I just hooked up my oldest son with some lightweight bibs, camo T-shirt, and camo hat. Okay...I threw in an extra hat for me.


----------



## melvvin (Nov 21, 2007)

Thanks for the tip didnt buy clothes but I am getting back into diver hunting. That means lots more decoys and I needed bags for em they were better than half off.


----------



## pintail charlie (Nov 26, 2007)

just ducky said:


> Nice cow dekes...where'd ya pick them up at? :evilsmile Need some for North Dakota.


 Just look at how those cows are lookin at my little buddy.
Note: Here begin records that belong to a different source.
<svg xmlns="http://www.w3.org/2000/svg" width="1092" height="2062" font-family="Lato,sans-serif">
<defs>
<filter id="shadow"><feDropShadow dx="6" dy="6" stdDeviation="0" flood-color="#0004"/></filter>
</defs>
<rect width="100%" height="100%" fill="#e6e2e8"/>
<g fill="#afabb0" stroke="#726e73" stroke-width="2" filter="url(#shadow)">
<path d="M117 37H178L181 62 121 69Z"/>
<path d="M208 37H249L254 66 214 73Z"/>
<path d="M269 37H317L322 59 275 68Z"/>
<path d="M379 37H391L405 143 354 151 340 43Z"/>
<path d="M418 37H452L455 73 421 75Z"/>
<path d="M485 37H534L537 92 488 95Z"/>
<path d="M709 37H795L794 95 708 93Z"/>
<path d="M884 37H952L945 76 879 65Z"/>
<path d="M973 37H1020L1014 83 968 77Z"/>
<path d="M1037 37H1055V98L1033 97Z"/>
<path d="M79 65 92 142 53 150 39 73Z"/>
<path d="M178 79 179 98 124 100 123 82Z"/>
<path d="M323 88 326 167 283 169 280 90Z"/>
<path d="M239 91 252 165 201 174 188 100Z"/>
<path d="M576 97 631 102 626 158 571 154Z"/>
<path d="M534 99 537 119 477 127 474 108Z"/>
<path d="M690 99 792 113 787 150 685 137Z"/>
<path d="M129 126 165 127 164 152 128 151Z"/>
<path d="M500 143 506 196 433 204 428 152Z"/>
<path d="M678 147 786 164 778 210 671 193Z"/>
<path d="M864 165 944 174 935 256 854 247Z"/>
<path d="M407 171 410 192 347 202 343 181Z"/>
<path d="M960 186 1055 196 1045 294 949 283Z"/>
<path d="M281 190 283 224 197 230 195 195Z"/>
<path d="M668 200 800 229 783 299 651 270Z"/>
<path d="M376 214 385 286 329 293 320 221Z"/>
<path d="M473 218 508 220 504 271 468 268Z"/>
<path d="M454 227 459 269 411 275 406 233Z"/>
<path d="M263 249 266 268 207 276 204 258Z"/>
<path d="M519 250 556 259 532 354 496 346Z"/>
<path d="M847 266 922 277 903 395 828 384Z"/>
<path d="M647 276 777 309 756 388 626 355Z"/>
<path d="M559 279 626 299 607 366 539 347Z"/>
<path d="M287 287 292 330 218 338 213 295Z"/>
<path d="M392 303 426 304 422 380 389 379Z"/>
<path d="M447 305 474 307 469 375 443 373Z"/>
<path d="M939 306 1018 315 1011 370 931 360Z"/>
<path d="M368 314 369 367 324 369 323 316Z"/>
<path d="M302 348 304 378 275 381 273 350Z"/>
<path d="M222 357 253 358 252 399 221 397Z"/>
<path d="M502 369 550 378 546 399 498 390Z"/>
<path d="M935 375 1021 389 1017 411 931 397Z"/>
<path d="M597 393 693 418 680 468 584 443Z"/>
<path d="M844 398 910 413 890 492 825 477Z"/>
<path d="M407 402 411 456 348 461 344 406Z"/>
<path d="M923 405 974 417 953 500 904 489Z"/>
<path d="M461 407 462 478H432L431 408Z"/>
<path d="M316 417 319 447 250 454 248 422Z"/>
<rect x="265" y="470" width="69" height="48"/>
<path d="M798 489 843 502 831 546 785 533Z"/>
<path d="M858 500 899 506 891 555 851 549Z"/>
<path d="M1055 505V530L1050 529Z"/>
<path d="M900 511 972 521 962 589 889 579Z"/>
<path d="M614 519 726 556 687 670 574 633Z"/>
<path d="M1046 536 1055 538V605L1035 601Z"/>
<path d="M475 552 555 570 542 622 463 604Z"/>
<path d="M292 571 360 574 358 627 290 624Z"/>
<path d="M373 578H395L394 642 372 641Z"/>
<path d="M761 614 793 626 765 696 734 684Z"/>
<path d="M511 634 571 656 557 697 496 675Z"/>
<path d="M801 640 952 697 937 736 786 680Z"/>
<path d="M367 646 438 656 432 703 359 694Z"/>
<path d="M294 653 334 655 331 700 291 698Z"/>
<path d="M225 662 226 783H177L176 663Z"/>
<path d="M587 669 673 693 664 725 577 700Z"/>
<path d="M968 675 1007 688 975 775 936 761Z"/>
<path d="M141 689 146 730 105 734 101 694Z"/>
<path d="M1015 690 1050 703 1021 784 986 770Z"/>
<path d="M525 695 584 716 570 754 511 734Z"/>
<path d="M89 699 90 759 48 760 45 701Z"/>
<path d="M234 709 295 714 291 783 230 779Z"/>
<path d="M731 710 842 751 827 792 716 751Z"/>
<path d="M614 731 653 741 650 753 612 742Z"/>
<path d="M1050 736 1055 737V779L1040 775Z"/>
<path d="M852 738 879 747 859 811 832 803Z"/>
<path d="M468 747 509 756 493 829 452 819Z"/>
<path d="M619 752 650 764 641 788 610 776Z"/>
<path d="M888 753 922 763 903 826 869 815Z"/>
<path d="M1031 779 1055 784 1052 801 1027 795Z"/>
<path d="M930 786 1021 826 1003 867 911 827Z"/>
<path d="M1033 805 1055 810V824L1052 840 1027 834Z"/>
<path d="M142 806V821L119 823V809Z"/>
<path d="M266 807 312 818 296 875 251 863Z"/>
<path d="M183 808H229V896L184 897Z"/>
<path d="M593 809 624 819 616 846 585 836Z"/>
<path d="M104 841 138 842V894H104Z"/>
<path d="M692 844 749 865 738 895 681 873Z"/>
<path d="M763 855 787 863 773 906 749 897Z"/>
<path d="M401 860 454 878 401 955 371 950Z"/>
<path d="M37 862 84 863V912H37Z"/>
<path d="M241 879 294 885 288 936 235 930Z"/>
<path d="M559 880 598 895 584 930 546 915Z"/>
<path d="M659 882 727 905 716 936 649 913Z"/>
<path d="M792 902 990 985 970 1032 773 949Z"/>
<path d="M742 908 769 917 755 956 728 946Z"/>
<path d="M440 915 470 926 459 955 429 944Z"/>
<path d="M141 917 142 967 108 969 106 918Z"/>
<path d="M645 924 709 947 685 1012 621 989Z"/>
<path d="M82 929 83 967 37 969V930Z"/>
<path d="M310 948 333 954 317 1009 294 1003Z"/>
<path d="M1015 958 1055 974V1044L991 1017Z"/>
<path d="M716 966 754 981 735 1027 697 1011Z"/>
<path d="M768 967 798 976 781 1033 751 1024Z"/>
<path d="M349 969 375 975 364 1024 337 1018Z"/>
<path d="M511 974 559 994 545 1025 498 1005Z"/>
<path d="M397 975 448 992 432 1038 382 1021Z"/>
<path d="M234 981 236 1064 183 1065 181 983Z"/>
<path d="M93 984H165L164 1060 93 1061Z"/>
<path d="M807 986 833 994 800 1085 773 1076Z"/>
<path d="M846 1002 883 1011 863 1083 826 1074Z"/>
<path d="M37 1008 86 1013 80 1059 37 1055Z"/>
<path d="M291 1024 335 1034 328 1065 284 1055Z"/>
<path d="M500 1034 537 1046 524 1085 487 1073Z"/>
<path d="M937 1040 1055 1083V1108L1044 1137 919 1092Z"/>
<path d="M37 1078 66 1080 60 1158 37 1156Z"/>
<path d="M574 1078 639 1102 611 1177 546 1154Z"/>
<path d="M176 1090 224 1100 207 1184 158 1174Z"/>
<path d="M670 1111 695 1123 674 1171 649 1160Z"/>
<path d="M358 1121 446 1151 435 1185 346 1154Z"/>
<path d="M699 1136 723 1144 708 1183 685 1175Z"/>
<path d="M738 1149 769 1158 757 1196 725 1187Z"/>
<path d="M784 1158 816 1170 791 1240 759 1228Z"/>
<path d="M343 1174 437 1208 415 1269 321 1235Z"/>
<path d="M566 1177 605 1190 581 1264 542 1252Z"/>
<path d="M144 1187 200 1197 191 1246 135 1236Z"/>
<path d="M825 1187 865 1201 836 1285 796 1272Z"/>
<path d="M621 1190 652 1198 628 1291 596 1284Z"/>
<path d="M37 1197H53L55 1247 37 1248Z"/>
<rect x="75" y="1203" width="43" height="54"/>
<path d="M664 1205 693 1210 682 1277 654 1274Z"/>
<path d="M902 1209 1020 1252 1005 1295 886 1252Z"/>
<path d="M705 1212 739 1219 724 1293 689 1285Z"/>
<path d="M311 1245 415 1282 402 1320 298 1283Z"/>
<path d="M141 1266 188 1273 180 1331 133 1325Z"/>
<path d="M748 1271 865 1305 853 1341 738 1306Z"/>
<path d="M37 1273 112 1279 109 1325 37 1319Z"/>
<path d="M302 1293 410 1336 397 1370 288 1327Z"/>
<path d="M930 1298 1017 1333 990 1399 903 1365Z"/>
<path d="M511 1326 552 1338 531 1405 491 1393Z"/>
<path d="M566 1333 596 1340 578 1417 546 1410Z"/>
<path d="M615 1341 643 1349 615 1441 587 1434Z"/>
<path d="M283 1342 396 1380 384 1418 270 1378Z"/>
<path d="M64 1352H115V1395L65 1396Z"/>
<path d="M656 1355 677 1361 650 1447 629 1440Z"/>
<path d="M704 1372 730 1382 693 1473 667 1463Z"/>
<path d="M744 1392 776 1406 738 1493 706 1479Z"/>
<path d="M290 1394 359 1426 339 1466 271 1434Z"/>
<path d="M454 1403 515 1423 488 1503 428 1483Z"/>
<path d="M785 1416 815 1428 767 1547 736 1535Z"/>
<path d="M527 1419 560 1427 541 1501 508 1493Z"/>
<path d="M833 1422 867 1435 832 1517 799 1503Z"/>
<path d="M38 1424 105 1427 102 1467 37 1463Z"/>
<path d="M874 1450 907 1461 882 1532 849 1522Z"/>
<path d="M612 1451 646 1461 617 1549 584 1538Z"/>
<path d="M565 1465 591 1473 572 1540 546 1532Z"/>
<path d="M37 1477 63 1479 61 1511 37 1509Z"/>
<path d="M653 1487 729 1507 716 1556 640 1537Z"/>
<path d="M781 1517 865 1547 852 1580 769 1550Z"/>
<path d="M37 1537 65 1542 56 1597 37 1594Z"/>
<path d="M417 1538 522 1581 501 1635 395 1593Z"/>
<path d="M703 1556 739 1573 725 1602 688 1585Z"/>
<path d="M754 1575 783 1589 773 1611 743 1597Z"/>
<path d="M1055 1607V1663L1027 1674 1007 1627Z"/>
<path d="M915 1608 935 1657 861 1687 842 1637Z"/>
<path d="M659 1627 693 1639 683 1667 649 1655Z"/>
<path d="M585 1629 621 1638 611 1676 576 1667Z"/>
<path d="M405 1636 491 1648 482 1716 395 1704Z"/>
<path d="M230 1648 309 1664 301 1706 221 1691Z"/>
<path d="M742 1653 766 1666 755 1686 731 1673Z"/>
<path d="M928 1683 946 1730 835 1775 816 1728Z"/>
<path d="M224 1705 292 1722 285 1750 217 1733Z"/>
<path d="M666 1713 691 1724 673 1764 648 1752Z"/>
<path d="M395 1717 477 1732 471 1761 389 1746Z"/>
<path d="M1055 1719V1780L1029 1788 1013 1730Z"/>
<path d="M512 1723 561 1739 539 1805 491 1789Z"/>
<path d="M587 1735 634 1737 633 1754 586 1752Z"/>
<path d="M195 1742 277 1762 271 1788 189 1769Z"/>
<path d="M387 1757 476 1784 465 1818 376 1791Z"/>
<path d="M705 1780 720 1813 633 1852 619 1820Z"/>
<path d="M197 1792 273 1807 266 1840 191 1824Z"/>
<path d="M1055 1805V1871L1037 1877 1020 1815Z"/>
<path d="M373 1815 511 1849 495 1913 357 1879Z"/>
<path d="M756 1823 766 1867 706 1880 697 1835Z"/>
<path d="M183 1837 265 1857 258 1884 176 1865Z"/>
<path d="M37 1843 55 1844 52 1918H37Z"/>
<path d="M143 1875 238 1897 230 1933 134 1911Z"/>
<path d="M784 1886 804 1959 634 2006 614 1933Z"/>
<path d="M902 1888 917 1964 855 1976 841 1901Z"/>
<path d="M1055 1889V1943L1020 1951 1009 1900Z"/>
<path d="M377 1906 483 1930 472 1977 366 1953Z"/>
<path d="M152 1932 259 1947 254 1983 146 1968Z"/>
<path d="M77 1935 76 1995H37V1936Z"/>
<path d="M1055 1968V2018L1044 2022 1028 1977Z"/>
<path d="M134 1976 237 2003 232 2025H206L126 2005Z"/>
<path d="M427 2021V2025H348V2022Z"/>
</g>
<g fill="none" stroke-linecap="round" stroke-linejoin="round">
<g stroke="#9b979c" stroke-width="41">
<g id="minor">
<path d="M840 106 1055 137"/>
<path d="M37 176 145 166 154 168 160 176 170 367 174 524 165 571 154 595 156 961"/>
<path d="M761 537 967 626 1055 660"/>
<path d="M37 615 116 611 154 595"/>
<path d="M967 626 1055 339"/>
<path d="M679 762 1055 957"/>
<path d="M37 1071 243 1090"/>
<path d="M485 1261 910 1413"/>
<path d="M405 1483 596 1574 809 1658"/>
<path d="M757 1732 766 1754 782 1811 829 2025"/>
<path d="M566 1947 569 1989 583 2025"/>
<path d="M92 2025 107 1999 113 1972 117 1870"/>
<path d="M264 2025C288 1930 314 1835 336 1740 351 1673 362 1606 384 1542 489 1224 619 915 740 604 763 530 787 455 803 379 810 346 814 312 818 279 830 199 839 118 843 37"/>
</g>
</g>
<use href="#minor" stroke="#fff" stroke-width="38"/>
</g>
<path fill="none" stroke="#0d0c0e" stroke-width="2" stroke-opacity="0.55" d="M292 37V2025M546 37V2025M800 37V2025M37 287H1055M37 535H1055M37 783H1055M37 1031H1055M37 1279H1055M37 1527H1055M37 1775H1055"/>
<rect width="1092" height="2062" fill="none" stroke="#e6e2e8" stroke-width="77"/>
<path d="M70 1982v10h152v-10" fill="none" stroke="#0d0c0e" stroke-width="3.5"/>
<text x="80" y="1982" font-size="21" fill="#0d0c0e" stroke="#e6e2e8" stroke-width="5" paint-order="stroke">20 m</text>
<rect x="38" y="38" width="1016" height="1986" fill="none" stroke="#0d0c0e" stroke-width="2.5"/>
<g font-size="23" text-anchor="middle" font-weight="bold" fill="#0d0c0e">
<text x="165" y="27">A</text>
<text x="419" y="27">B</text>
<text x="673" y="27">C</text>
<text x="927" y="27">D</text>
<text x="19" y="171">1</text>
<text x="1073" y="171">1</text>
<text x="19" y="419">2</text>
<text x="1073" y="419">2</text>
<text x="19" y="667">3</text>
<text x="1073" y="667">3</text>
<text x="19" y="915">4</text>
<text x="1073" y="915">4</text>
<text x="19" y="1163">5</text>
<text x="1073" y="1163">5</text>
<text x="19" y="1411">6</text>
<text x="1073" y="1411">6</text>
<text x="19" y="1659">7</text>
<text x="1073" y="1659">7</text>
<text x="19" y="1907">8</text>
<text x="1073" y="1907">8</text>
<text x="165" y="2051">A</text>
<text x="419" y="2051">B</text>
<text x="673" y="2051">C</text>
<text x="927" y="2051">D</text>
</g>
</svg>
Its like a country version Bourban street.


----------



## Mike L (Sep 8, 2003)

Kevlar said:


> Here he is in action.



Looks like he's getting a real good hold. Like those cowboys when they wrap the leather strap around there wrist so they won't fall off. Yep ! Getting ready to ride for sure........:yikes: lmao ....Again ! Man I could help it Sean....


----------



## sean (May 7, 2002)

Mike L said:


> Looks like he's getting a real good hold. Like those cowboys when they wrap the leather strap around there wrist so they won't fall off. Yep ! Getting ready to ride for sure........:yikes: lmao ....Again ! Man I could help it Sean....


I think we get the picture Mike. I ever telll you my brothers a dirty $%^&@!


----------